In a mere three sentences, a San Diego high-schooler nailed the nostalgia of childhood, earning her the grand prize in this year’s Matchbook Story Contest.
The quirky writing contest hosted by the Library Shop SD, based at the San Diego downtown library, asks participants to develop a story short enough to fit inside a matchbook. Stories about dogs and inflation were common this year, organizers said.
Isabella Gutierrez, a student at The Cambridge School in Rancho Peñasquitos, won with the following entry:
“I wrote my last note to her on the back of a Starburst wrapper. I even drew a heart next to my name.
Years later she told me she had it pinned to her wall all through high school, until the bright red had faded and the words lost their meaning.”

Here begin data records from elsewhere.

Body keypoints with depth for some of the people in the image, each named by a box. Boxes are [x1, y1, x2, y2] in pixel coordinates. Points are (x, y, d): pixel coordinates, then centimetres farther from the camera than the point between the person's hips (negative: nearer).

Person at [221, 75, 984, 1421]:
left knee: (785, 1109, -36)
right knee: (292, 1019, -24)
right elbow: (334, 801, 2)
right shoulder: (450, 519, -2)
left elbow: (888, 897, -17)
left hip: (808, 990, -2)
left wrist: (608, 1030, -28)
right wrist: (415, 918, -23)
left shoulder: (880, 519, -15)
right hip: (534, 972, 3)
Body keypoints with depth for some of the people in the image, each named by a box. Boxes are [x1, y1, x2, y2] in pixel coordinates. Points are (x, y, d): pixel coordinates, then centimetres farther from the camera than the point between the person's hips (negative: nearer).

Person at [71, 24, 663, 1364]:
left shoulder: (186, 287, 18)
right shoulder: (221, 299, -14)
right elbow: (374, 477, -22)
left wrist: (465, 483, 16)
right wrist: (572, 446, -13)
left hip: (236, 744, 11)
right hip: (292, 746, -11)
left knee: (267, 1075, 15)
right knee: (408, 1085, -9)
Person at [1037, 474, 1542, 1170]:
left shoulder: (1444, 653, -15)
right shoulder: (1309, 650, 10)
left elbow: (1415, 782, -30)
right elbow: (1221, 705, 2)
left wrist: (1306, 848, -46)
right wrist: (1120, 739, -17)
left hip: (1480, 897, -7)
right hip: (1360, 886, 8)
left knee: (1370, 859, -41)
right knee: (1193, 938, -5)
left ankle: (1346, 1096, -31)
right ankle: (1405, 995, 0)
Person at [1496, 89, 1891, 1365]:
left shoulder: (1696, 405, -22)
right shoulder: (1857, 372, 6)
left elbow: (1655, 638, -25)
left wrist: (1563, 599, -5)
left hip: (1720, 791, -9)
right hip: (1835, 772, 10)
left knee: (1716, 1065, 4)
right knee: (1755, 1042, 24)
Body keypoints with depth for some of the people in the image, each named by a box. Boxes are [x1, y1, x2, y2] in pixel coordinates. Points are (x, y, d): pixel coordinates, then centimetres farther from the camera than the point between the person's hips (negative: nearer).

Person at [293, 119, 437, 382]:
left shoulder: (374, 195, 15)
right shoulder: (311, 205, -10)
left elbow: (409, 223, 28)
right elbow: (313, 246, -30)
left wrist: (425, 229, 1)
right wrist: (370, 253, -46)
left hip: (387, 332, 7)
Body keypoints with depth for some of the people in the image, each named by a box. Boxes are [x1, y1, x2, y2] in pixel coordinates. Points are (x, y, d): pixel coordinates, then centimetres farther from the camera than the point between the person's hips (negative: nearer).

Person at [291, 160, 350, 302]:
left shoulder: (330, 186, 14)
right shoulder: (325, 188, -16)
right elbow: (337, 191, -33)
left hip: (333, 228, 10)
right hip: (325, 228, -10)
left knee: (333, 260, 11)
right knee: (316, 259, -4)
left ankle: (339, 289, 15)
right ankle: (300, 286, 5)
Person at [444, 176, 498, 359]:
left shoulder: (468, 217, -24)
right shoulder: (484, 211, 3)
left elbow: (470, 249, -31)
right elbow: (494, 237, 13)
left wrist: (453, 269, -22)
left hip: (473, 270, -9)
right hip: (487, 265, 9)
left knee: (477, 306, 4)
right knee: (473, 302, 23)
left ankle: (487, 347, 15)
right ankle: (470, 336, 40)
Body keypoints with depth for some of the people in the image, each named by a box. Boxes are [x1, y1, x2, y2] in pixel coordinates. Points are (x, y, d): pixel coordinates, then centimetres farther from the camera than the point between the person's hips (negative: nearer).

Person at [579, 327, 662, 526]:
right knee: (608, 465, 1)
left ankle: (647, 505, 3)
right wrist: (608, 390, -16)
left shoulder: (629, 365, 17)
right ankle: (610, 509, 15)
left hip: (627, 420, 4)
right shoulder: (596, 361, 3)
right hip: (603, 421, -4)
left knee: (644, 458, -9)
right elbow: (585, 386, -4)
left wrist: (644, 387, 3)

She bested 536 other writers — many of them adults — in the seventh annual iteration of the contest, which concluded Thursday night with an equally brief awards gala. The Shorties featured a dramatic reading of the top 10 finalists’ stories by local theater group Write Out Loud, as well as a dramatic mimed reinterpretation of last year’s winning story, penned by Cindy Chen.
That story: “While we sat there, they came. They watched her with blank warm eyes and lifted her away. We still talk about her — the girl who was taken by a murder — and wonder if the crows will ever strike again.”
Gutierrez received a $50 Library Shop gift card and will have her story printed on 2,000 matchbooks that will be sold there. Her matchbook will also be displayed among past winners as part of the Tiny Book Display in the Hervey Family Rare Book Room at the Central Library. She is the first high-schooler to win the contest.
The contest also raised more than $7,000 for the Library Foundation SD, which supports the city public library system. Funds were triple-matched by foundation Trustee Judith Wenker.